An original investigative report by Earth Focus and UK’s Ecologist Film Unit looks at the risks of natural gas development in the Marcellus Shale. From toxic chemicals in drinking water to unregulated interstate dumping of potentially radioactive waste that experts fear can contaminate water supplies in major population centers including New York City, are the health consequences worth the economic gains?

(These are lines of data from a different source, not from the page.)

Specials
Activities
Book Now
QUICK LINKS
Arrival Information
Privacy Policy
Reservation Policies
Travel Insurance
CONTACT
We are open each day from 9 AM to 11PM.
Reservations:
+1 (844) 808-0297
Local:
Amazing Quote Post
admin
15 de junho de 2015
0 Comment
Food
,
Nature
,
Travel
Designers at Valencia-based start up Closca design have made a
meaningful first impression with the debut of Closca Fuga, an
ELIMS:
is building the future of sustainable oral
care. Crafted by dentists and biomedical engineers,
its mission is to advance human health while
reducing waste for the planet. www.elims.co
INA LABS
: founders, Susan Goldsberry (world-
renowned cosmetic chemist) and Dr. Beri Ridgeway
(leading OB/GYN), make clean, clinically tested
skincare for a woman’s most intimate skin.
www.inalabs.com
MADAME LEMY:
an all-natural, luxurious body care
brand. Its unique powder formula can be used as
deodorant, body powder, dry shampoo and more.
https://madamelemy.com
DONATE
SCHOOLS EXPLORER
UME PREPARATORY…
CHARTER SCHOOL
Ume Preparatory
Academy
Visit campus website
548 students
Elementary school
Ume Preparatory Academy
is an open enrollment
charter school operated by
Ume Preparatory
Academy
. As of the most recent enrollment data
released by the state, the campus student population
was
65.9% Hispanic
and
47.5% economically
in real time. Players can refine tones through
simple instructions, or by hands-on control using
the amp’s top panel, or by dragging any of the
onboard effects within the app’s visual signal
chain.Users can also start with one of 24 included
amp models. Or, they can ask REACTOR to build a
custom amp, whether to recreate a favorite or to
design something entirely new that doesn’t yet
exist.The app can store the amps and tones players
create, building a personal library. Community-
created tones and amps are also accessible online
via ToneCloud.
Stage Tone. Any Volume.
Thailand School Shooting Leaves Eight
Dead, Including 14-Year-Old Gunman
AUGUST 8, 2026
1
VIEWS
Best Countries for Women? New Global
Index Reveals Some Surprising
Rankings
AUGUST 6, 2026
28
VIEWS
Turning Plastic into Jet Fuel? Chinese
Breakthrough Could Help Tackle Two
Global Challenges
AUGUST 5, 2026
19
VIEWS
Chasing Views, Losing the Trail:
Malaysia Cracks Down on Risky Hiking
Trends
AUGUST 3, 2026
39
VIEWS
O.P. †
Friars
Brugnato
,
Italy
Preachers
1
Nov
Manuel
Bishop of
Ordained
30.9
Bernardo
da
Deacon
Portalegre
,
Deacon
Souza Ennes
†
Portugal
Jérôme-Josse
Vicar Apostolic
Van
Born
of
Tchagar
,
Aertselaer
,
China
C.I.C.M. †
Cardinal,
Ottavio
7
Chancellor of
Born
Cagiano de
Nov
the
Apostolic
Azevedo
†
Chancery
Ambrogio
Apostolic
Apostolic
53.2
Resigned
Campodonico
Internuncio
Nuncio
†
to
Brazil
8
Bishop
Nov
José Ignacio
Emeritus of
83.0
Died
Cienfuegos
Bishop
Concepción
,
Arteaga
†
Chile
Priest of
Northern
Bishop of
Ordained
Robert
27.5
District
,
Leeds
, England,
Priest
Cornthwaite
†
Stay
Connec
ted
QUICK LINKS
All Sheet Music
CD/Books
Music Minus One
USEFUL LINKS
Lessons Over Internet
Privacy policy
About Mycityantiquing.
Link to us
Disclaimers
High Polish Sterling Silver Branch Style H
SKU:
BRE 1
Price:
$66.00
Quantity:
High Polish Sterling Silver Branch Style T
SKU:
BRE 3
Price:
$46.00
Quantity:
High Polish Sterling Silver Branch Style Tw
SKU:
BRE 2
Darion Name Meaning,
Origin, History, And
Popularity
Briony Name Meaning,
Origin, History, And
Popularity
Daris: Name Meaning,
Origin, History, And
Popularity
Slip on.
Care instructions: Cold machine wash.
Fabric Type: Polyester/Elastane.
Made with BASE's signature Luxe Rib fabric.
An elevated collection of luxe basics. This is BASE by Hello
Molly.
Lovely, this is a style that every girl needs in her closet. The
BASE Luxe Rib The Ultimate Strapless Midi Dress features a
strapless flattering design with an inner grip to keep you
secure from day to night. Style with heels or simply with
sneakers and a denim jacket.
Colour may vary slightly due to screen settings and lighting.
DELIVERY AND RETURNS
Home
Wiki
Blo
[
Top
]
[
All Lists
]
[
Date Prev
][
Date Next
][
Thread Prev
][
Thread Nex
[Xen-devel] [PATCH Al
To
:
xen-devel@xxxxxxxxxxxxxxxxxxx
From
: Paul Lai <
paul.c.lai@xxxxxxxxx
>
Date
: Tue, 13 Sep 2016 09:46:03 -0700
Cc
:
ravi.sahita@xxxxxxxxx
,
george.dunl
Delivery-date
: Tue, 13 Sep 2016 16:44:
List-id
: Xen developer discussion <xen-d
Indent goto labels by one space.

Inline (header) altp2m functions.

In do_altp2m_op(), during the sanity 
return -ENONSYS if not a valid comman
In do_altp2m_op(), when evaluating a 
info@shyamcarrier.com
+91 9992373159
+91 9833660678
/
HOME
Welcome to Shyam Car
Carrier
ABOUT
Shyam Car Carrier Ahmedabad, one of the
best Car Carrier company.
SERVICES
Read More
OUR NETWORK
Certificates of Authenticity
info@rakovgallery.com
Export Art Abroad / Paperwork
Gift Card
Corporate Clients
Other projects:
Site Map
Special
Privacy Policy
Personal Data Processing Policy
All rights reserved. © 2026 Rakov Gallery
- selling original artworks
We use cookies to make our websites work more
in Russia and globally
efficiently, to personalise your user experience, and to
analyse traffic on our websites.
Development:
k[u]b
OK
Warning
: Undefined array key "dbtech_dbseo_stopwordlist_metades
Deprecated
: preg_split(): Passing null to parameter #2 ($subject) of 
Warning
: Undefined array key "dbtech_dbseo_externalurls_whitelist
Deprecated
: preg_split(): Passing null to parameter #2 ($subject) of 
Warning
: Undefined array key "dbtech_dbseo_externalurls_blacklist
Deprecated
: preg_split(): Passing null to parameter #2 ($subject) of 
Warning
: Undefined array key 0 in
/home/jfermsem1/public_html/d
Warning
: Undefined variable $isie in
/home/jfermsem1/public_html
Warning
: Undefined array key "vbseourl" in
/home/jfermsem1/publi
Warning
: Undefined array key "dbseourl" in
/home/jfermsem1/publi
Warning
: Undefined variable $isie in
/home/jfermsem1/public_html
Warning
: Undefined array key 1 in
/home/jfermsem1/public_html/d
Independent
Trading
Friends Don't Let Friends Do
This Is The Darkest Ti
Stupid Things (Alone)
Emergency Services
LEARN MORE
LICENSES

Marcellus Shale contains enough natural gas to supply all US gas needs for 14 years. But as gas drilling takes place, using a process called hydraulic fracturing or “fracking,” toxic chemicals and methane gas seep into drinking water. Now experts fear that unacceptable levels of radioactive Radium 226 in gas development waste.

Fracking chemicals are linked to bone, liver and breast cancers, gastrointestinal, circulatory, respiratory, developmental as well as brain and nervous system disorders. Such chemicals are present in frack waste and may find their way into drinking water and air.

Waste from Pennsylvania gas wells — waste that may also contain unacceptable levels of radium — is routinely dumped across state lines into landfills in New York, Ohio and West Virginia. New York does not require testing waste for radioactivity prior to dumping or treatment. So drill cuttings from Pennsylvania have been dumped in New York’s Chemung and other counties and liquid waste is shipped to treatment plants in Auburn and Watertown New York. How radioactive is this waste? Experts are calling are for testing to find out.

New York State may have been the first state in the nation to put a temporary hold on fracking pending a safety review, but it allows other states to dump toxic frack waste within its boundaries.

With a gas production boom underway in the Marcellus Shale and plans for some 400,000 wells in the coming decades, the cumulative impact of dumping potential lethal waste without adequate oversight is a catastrophe waiting to happen. And now U.S. companies are exporting fracking to Europe.